Page excerpt:
▶

B-Movie Inspirations: The Colony (2013)
Browsing NetFlix again, I found a new sleeper sci-fi/post-apocalypse movie called The Colony. Starring some of my favorites like Bill Paxton and Laurence Fishburne, this movie had a great look, a great background but a fairly predictable and straightforward plot. It has some good concepts and execution wasn’t bad but for such an epic setting, it was a tad disappointing in story. But there is some inspiration in it.
The Colony takes place in a post-apocalyptic world where a second ice age has enveloped the world. According to wikipedia – “By 2045, humans have built weather machines to control the warming climate due to climate change and global warming. The machines break down when one day it begins to snow and doesn’t stop. ” That is not quite the vibe I got though and this is where my first inspiration came from. What if these weather machines were more the cause than the solution? Humanity’s own hubris thinking they could solve “global climate change” made it worse. This is the perspective I approached it while watching it and is a common theme in many of my RPG campaigns.
The surviving humans live in colonies of underground compounds, where ever they can find them. Each are referenced simply as colonies, Colony 5 and 7 being the primary bunkers we see in the movie. Each deal with the issues you would expect in a frozen post apocalypse – food, water and disease. The colonies stay in contact via radio and Colony 7 in particular has the luxury of satellite connections which is commonly used to search for survivors as well as thaw.
The movie spends a good amount of time introducing the characters and establishing the social environment that the survivors are in. As you can imagine, it is pretty harsh. Anyone that is sick is quarantined until they get better. If they don’t get better, they are banished into the cold. Colony 7 is “ruled” by two former soldiers – one somewhat more nurturing and cerebral than the other. Paxton plays the harsh and hard-nosed leader (Mason) while Fishburne plays the opposite type of leader (Briggs). Briggs is officially in charge and the only thing that keeps Mason at bay. Of course, you get the feeling that things are going to change soon and the beast that Mason is will be released.
That moment comes when they lose contact with Colony 5. For some odd reason, Briggs volunteers himself and two others to go check it out. Apparently it is within reasonable walking distance. Personally, I would have said “Oh well” and stayed home. But I hate snow. The trek takes two days. Passing over an old bridge, they use a grounded helicopter as shelter at the halfway point. The tension in the movie begins to build from this point because my mind was going all over the place imagining what could be waiting for them? Aliens? Mutants? Alien Mutants? The possibilities were endless.

◀

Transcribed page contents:
▶

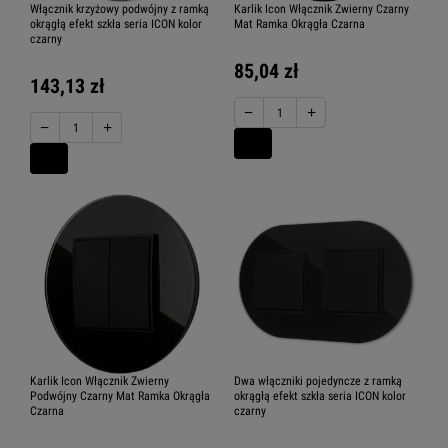
Włącznik krzyżowy podwójny z ramką
Karlik Icon Włącznik Zwierny Czarny
okrągłą efekt szkła seria ICON kolor
Mat Ramka Okrągła Czarna
czarny
85,04 zł
143,13 zł
−
+
−
+
Karlik Icon Włącznik Zwierny
Dwa włączniki pojedyncze z ramką
Podwójny Czarny Mat Ramka Okrągła
okrągłą efekt szkła seria ICON kolor
Czarna
czarny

◀

Task description:
Answer these questions from the review of The Colony:
(a) By what year, according to the quoted Wikipedia passage, had humans built weather machines?
(b) Which two colonies are the primary bunkers seen in the movie?
(c) How long does the trek to check on Colony 5 take?

Answer section:
(a) 2045
(b) Colony 5 and Colony 7
(c) Two days